Искусство и красота в средневековой эстетике
Шрифт:
Тот же принцип управляет и внутренней логикой латинского синтаксиса. Необратимая линейность времени, которая носит космологический характер, положена в основу логического соподчинения при согласовании времен (consecutio temporum).
Мы видели, что со времен Августина латинская культура из всей библейской мысли усваивает формулу, которая в латинизированном виде выглядит так: Бог создал мир в соответствии с числом, весом и мерой (numerus, pondus et mensura). Из всех греческих математических понятий Средневековье (через прочтение Пифагора в музыковедческом ключе) в качестве основополагающего Метафизического принципа заимствует принцип пропорции (proportio). Однако пропорции всегда сопутствуют ясность (claritas) и целостность (integritas). Данной вещью является та вещь, которая не может быть другой; индивидуальность, основанная на определении универсальной формы, осуществленной в материи (signata quantitate), должна проявиться ясным образом: эта универсальная внутренне обоснованная форма (а не другая) проливает свет на индивидуальность данной вещи (а не другой). Только так можно понять не только то, что данная вещь существует, но и что она единична, истинна и прекрасна.
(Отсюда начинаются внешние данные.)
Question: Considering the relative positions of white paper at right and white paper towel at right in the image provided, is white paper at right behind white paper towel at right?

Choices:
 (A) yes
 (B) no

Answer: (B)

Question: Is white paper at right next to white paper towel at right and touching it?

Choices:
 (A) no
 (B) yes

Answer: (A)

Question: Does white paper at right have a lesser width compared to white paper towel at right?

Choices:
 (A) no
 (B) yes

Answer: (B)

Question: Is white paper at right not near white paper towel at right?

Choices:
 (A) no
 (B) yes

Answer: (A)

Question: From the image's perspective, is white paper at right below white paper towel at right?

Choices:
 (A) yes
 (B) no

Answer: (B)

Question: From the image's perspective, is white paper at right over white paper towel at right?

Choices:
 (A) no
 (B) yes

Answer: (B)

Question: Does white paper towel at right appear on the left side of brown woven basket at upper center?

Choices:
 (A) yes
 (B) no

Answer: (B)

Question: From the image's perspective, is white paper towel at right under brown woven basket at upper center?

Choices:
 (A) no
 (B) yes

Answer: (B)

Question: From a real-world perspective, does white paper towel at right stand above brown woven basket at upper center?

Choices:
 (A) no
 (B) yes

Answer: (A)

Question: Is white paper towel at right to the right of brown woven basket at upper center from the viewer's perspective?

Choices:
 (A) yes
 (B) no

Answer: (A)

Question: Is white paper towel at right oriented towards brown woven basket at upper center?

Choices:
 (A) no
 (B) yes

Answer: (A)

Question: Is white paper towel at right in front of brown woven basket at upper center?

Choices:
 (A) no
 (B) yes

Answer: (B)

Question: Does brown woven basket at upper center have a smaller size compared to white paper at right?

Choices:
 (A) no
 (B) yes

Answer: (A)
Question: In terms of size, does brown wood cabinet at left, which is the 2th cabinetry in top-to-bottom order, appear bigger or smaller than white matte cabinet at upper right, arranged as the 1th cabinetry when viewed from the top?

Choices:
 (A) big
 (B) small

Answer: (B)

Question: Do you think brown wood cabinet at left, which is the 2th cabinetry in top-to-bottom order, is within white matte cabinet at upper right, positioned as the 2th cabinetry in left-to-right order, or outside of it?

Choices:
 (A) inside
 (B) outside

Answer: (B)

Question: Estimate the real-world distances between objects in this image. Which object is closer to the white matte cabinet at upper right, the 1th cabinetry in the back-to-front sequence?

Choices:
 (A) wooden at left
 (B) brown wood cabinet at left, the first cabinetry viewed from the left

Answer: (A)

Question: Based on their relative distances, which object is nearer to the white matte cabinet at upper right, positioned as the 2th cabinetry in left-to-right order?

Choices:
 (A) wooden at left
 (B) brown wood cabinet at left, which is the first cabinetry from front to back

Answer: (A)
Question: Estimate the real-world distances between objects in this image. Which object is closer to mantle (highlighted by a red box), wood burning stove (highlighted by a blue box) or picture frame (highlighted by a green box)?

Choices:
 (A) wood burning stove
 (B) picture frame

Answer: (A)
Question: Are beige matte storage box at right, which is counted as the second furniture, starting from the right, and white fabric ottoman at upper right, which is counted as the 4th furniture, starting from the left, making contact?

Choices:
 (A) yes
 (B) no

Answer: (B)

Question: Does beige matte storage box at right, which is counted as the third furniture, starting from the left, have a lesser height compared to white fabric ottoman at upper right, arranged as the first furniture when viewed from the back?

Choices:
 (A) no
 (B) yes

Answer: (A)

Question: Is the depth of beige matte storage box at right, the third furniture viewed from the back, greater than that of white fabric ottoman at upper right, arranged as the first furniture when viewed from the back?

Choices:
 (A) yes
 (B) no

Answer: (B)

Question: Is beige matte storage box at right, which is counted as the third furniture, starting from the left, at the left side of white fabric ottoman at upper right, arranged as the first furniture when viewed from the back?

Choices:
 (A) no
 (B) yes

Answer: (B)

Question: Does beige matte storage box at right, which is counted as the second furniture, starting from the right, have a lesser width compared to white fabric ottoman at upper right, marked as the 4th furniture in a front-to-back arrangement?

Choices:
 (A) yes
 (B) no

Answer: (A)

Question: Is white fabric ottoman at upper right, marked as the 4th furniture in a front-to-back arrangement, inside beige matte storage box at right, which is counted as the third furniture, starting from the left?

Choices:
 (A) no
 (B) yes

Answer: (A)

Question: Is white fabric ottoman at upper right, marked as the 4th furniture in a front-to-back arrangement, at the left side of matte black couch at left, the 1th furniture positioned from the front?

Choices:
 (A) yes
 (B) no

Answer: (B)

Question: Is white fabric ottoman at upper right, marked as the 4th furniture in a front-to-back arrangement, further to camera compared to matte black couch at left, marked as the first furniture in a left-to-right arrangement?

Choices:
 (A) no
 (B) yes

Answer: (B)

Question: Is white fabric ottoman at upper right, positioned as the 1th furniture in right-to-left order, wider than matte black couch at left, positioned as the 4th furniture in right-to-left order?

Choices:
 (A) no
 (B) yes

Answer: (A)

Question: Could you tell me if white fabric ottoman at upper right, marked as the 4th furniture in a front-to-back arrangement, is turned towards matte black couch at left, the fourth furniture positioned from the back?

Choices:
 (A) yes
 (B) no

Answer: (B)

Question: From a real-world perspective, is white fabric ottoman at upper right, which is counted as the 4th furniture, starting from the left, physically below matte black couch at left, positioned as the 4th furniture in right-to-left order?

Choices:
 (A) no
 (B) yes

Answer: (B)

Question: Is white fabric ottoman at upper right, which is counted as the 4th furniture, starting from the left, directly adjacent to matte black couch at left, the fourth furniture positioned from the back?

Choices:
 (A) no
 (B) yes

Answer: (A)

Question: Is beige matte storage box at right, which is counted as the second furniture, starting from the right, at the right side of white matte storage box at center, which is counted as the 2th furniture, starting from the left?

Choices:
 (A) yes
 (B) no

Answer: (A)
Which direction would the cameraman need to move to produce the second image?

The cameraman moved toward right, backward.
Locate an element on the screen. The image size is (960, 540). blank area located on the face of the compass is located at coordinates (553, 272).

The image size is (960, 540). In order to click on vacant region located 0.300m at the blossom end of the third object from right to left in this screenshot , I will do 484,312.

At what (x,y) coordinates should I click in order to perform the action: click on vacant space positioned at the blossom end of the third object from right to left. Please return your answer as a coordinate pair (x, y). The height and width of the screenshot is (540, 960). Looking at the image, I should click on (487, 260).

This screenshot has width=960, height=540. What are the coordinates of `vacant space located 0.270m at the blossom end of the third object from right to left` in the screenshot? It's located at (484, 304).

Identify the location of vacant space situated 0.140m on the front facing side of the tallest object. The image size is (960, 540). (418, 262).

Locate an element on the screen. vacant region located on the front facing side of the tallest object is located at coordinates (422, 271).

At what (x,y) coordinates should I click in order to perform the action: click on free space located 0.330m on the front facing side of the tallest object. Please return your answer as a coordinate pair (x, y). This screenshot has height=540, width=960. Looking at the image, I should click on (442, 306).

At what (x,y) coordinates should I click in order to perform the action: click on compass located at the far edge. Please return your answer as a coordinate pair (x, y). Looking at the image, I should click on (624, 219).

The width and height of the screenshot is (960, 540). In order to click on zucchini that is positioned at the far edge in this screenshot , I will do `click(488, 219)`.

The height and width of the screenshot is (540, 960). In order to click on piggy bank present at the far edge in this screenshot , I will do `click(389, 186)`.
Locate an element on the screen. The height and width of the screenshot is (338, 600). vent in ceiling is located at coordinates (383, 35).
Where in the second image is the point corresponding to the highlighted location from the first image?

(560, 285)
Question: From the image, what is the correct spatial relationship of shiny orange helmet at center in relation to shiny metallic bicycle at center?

Принцип тождества, непротиворечия
Христианский неоплатонизм Ареопагита — неоплатонизм «слабый» — в отличие от ренессансного неоплатонизма, который, как мы увидим далее, будет «сильным». Неоплатонизм Ареопагита хотя и признает всю сложность космической структуры, тем не менее совершенно не допускает, что Единое, являющееся ее истоком, представляет собой противоречивое вместилище всевозможных определений. Напротив, будучи причиной и залогом самой разумности Космоса, Единое постигается без какой-либо двусмысленности. Смутно и противоречиво постигаем его только мы сами, поскольку в силу неадекватности нашего языка мы не знаем, как его именовать. Мы пытаемся назвать его то единством, то истиной, то красотой, но понимаем при этом, что все эти слова не соответствуют ему. С точки зрения Дионисия, говоря о Боге, мы можем использовать ряд понятий, но лишь в сверхсубстанциальном смысле. Иначе говоря, данные понятия обозначают в этом случае гораздо больше (или меньше, что то же самое) того, что они обычно обозначают. Следовательно, значение их в любом случае изменяется, и поэтому Бога позволительно с равным успехом назвать чудовищем, медведем или пантерой, ведь в таком случае мы сразу же заметим, что не говорим о нем истину, и поймем, что рассуждаем о нем только в символическом смысле.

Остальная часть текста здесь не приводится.